------ Data extracts ------

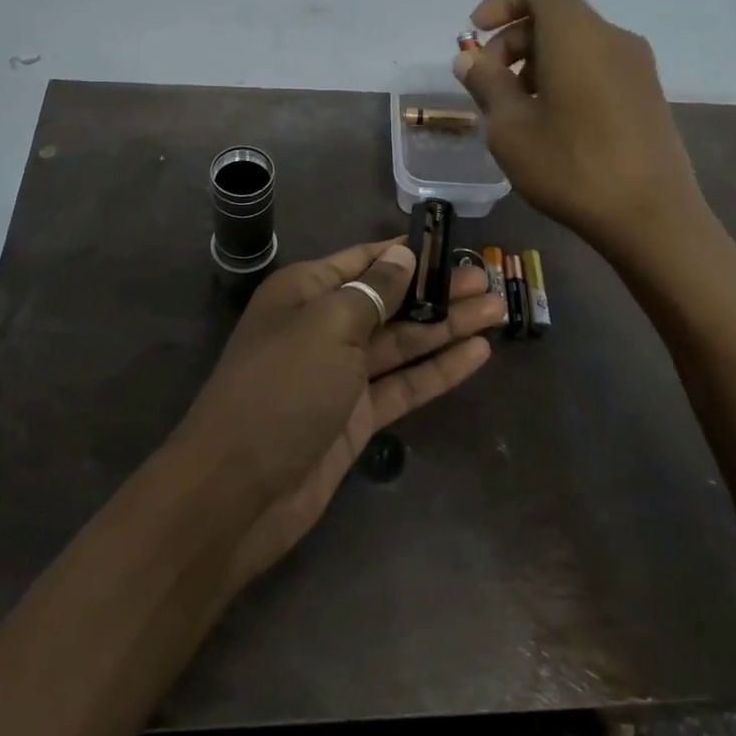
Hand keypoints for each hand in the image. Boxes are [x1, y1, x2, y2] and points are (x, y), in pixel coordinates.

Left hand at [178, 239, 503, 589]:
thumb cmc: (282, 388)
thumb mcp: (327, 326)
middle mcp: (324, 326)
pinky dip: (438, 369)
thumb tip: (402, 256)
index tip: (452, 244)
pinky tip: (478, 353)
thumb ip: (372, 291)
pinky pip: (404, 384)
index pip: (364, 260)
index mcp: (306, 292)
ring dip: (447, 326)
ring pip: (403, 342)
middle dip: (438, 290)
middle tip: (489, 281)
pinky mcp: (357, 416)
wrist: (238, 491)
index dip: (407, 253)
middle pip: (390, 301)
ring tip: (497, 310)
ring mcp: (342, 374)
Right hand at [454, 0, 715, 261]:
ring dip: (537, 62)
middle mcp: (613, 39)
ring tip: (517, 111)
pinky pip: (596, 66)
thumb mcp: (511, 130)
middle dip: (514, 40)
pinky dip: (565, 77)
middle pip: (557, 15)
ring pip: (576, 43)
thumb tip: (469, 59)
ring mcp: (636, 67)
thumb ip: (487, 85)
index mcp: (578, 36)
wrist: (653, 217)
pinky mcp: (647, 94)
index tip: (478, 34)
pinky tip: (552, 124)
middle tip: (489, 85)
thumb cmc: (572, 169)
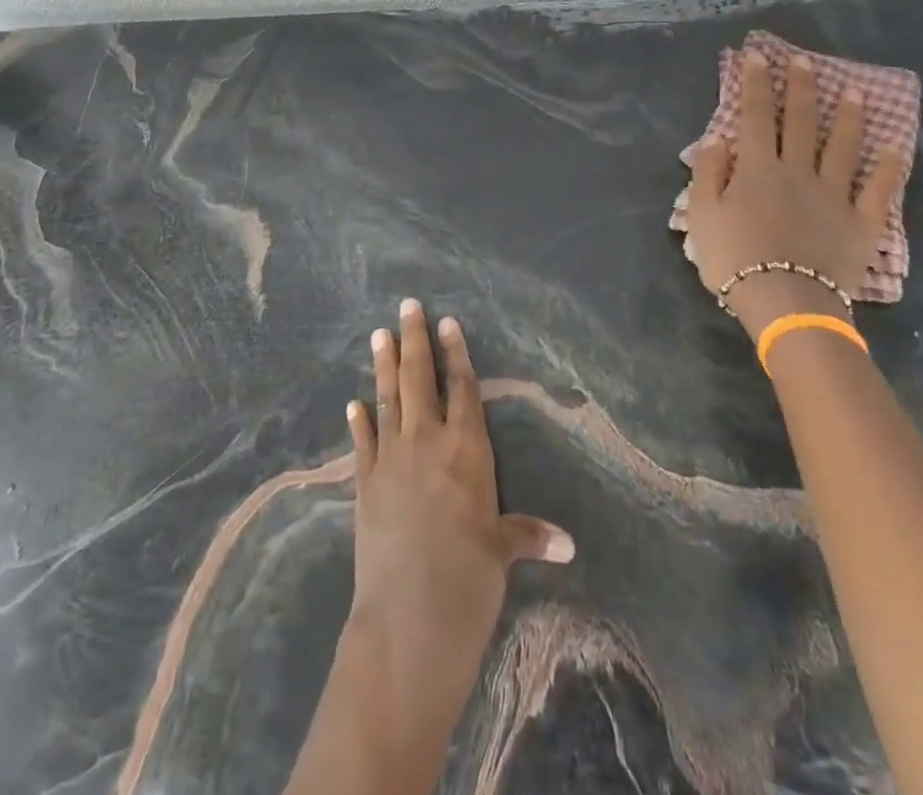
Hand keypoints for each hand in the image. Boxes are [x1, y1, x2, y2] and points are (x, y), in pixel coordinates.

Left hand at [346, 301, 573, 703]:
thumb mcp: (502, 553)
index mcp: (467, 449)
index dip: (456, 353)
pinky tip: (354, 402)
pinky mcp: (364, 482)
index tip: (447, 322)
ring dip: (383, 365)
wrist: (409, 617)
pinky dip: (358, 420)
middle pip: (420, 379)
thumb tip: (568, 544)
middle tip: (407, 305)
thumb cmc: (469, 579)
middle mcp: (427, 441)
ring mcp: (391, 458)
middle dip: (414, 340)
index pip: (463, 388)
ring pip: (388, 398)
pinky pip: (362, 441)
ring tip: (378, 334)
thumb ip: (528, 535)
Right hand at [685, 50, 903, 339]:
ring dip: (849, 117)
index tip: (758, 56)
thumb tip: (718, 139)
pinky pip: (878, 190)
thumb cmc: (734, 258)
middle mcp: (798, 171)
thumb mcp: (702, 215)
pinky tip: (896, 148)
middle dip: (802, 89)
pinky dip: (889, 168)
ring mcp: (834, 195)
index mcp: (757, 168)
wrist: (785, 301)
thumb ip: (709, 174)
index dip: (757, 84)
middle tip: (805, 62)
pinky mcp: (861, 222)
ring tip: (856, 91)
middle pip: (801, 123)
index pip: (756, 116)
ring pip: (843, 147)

------

Above are some records. Reproduce the lines from the one with "pinky pip: (404, 384)" down to the one with "index tip: (758, 56)", keeping both, and leave every picture out.

**Answer space:**
pinky pip: (404, 384)
index pip: (364, 260)
index mcp: (306, 292)
ring dip: (447, 326)
ring pip: (403, 342)
middle dip: (438, 290)
middle tip: (489, 281)
pinky mcp: (357, 416)
wrist: (238, 491)
index dip: (407, 253)
middle pip: (390, 301)
ring tip: (497, 310)
ring mcp: (342, 374)
Right hand at [454, 0, 715, 261]:
ring dip: (537, 62)
middle mcp: (613, 39)
ring tip: (517, 111)
pinky pip: (596, 66)
thumb mcp: (511, 130)
middle dip: (514, 40)
pinky dip: (565, 77)
middle pip: (557, 15)
ring pip: (576, 43)
thumb tip: (469, 59)
ring mcp: (636, 67)
thumb ip: (487, 85)
index mcp: (578, 36)
wrist: (653, 217)
pinky mcp: (647, 94)
index tip: (478, 34)
pinky tip: (552, 124)
middle tip: (489, 85)
thumb cmc: (572, 169)
Hand keypoints for each hand in the image. Boxes are [x1, y1, x2, y2] and points are (x, y), in pixel coordinates.

Left hand at [346, 301, 573, 703]:
thumb mcp: (502, 553)
index mcp: (467, 449)
index dip: (456, 353)
pinky tip: (354, 402)
pinky mcp: (364, 482)
index tip: (447, 322)
ring dip: (383, 365)
wrist: (409, 617)
pinky dip: (358, 420)
middle pip: (420, 379)
thumb tip: (568, 544)
middle tip: (407, 305)
thumb cmc: (469, 579)
middle mcp: (427, 441)
ring mcp: (391, 458)
middle dip: (414, 340)
index pip: (463, 388)
ring pip: (388, 398)
pinky pip: (362, 441)
ring tip: (378, 334)
thumb ip: (528, 535)
Right hand at [685, 50, 903, 339]:
ring dip: (849, 117)
index tip: (758, 56)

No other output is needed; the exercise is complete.